[Assignment] Every record below is to be retyped exactly, with the pictures left out.
Records provided: Begin
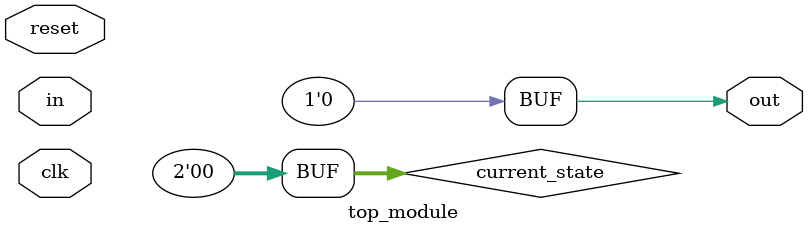
<source format=sv>
module top_module (
	input clk,
	input in,
	input reset,
	output out
);

	// Define states
	typedef enum logic [1:0] {
		A,
		B,
		C,
		D
	} state_t;
	
	// Define current state and next state
	state_t current_state, next_state;
	
	// Assign initial state
	assign current_state = A;
	
	// Sequential logic
	always @(posedge clk or posedge reset) begin
		if (reset == 1'b1) begin
			current_state <= A;
		end else begin
			current_state <= next_state;
		end
	end
	
	// Assign next state based on current state and input
	always_comb begin
		// Default next state is current state
		next_state = current_state;
		
		case (current_state)
			A: begin
				if (in == 1'b1) begin
					next_state = B;
				end
			end
			B: begin
				if (in == 1'b0) begin
					next_state = C;
				end
			end
			C: begin
				if (in == 1'b1) begin
					next_state = D;
				end
			end
			D: begin
				if (in == 1'b0) begin
					next_state = C;
				end
			end
		endcase
	end
	
	// Assign output
	assign out = (current_state == D) ? 1'b1 : 1'b0;
	
endmodule

</source>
Records provided: End
[Solution to this exercise]
<source format=sv>
module top_module (
	input clk,
	input in,
	input reset,
	output out
);

	// Define states
	typedef enum logic [1:0] {
		A,
		B,
		C,
		D
	} state_t;
	
	// Define current state and next state
	state_t current_state, next_state;
	
	// Assign initial state
	assign current_state = A;
	
	// Sequential logic
	always @(posedge clk or posedge reset) begin
		if (reset == 1'b1) begin
			current_state <= A;
		end else begin
			current_state <= next_state;
		end
	end
	
	// Assign next state based on current state and input
	always_comb begin
		// Default next state is current state
		next_state = current_state;
		
		case (current_state)
			A: begin
				if (in == 1'b1) begin
					next_state = B;
				end
			end
			B: begin
				if (in == 1'b0) begin
					next_state = C;
				end
			end
			C: begin
				if (in == 1'b1) begin
					next_state = D;
				end
			end
			D: begin
				if (in == 1'b0) begin
					next_state = C;
				end
			end
		endcase
	end
	
	// Assign output
	assign out = (current_state == D) ? 1'b1 : 1'b0;
	
endmodule

</source>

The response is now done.